PHASE 2: Tile and Function
The connective logic is grounded in a specific context and living function. Students work in pairs and are assigned a fixed tile within the project site, each with predefined environmental conditions. In parallel, each group is assigned a living function essential to habitation (e.g. eating, resting, working, gathering, care) and investigates it as a metabolic process, identifying its spatial, environmental, and social requirements. The key task is to synthesize tile conditions and functional metabolism into clear architectural drivers.
Output: Research booklet including site analysis diagrams, tile condition maps, function narratives, metabolic diagrams, precedent atlas, SWOT analysis, adjacency and system dependency diagrams.

PHASE 3: Spatial Integration
System logic, site conditions, and living functions converge into architectural design. Students translate metabolic requirements into spatial, material, and environmental strategies within their tile, while continuously negotiating with adjacent projects. Boundaries are treated as shared interfaces, where circulation, climate, and program must align. No project is considered complete unless it functions as part of the collective organism.
Output: Working models, plans, sections, system diagrams, adjacency studies, material and environmental strategies.
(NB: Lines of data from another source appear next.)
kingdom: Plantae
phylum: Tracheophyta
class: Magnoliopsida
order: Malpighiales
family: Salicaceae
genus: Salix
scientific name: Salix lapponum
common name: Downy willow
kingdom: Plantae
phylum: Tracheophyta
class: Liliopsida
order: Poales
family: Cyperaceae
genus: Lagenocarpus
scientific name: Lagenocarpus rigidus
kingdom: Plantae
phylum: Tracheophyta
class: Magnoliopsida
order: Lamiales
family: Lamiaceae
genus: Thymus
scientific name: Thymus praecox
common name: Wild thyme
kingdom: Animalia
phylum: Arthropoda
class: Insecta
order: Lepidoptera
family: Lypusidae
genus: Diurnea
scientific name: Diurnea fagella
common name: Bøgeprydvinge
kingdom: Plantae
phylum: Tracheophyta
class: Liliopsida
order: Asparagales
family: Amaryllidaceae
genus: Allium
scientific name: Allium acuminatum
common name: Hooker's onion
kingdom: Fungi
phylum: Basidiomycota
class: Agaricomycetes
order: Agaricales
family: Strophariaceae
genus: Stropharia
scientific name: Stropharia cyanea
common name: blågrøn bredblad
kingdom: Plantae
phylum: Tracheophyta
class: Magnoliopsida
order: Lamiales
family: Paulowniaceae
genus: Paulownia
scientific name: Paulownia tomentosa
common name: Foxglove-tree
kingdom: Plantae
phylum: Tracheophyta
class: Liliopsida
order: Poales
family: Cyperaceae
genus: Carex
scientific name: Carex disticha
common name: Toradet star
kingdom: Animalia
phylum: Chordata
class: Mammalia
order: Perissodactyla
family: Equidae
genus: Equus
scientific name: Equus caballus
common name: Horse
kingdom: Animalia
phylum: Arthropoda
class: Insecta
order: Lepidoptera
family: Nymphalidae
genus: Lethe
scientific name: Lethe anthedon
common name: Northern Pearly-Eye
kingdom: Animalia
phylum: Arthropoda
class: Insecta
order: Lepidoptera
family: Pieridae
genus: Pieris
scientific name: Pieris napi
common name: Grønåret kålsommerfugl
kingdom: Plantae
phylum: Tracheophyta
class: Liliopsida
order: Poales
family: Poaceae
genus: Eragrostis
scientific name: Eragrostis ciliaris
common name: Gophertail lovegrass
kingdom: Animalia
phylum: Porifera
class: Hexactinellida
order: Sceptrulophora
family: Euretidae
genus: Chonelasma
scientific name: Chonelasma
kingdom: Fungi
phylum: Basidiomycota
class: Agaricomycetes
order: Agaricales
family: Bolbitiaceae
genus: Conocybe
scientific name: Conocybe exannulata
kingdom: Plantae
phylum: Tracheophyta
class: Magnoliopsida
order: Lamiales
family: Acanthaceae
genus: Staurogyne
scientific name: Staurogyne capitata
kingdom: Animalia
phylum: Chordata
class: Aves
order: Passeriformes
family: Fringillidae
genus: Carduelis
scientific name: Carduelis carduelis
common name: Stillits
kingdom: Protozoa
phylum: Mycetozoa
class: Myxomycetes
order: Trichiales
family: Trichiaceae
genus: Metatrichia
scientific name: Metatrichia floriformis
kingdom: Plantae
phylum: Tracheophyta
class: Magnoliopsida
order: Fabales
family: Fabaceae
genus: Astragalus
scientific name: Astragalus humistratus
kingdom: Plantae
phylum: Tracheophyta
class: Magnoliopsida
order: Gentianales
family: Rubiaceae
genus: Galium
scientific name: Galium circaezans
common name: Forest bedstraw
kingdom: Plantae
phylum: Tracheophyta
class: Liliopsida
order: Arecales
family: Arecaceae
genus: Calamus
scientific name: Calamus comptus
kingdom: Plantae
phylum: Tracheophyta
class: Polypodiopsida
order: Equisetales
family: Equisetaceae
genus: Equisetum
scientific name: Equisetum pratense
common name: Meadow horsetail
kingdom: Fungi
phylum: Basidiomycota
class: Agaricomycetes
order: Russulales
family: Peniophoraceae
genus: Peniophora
PHASE 4: Collective Assembly
All tiles are assembled into a single architectural organism. The project is tested and refined at both local and collective scales to evaluate spatial continuity, functional integration, and overall habitability.
Output: Final architectural project, shared physical model, coordinated drawings, collective system diagrams.

 

METHODS

The studio combines group-based responsibility with collective design decision-making. While each group is assigned a specific tile and a living function, the architectural system is developed collaboratively from an early stage.
Initial phases allow groups to work independently on analysis, research, and system definition, enabling depth, specificity, and ownership. Very early in the semester, however, the studio shifts into a fully collective working mode: desk crits and reviews are conducted with all students present (including peer-crits, students giving feedback and commentary), and projects are discussed not as isolated proposals but as interdependent parts of a single architectural organism. Design decisions are evaluated not only for their individual quality, but for their impact on adjacency, environmental exchange, spatial continuity, and the performance and habitability of the whole system.
To enable this collective process, students work with shared modeling scales, drawing conventions, and representation standards. Physical models play a central role in testing spatial relationships, system integration, and continuity across tiles. Difference and specificity between projects are encouraged; however, all designs must remain compatible and assemblable, both spatially and representationally. Elements such as floor levels, ceiling heights, circulation paths, and environmental systems must align across tile boundaries to allow movement, exchange, and shared use.
Additionally, representation is treated as a design method in itself: a tool to coordinate systems, align intentions, and make collective decisions visible. Through this process, the studio reflects real-world architectural practice – particularly in complex or extreme environments – where architecture is produced through collaboration between multiple teams, disciplines, and systems rather than in isolation.

LITERATURE

1. A Pattern Language, Christopher Alexander
2. Investigations in Collective Form, Fumihiko Maki
3. Metabolism in Architecture, Kisho Kurokawa
4. The Architecture of the Well-Tempered Environment, Reyner Banham
5. Architecture climatique, Philippe Rahm
6. The Eyes of the Skin, Juhani Pallasmaa
7. A Topology of Everyday Constellations, Georges Teyssot
8. The Architecture of Closed Worlds, Or, What is the Power of Shit?, Lydia Kallipoliti
9. Operating Manual for Spaceship Earth, Buckminster Fuller
10. Elements of Architecture, Rem Koolhaas
11. The image of the city, Kevin Lynch

 

 

The studio will be taught mainly on Thursdays and in English.